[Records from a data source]
_ _ _

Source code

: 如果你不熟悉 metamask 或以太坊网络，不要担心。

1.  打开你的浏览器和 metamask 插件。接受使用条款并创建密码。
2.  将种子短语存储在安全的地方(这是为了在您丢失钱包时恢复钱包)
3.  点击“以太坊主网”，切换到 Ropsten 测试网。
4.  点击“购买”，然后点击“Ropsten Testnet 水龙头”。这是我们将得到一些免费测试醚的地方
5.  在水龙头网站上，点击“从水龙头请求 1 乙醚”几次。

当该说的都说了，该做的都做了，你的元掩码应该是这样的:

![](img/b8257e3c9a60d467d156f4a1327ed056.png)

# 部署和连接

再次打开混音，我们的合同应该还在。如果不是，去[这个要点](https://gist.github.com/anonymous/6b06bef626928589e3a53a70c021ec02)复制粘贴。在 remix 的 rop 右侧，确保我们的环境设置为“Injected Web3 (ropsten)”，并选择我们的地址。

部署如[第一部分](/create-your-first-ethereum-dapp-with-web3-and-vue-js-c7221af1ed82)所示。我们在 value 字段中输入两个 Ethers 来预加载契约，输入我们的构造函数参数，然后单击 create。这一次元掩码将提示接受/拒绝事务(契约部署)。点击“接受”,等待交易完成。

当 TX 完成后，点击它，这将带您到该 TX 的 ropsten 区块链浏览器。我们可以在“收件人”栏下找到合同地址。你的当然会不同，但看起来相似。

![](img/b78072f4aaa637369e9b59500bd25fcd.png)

_ _ _

▸ **Brief**: Beginning at the top of the records above, transcribe each line exactly up to and including the line that holds "remix 的 rop".

▸ **Response area**:
Source code

: 如果你不熟悉 metamask 或以太坊网络，不要担心。

1.  打开你的浏览器和 metamask 插件。接受使用条款并创建密码。
2.  将种子短语存储在安全的地方(这是为了在您丢失钱包时恢复钱包)
3.  点击“以太坊主网”，切换到 Ropsten 测试网。
4.  点击“购买”，然后点击“Ropsten Testnet 水龙头”。这是我们将得到一些免费测试醚的地方
5.  在水龙头网站上，点击“从水龙头请求 1 乙醚”几次。

当该说的都说了，该做的都做了，你的元掩码应该是这样的:

![](img/b8257e3c9a60d467d156f4a1327ed056.png)

# 部署和连接

再次打开混音，我们的合同应该还在。如果不是，去[这个要点](https://gist.github.com/anonymous/6b06bef626928589e3a53a70c021ec02)复制粘贴。在 remix 的 rop 右侧，确保我们的环境设置为“Injected Web3 (ropsten)”，并选择我们的地址。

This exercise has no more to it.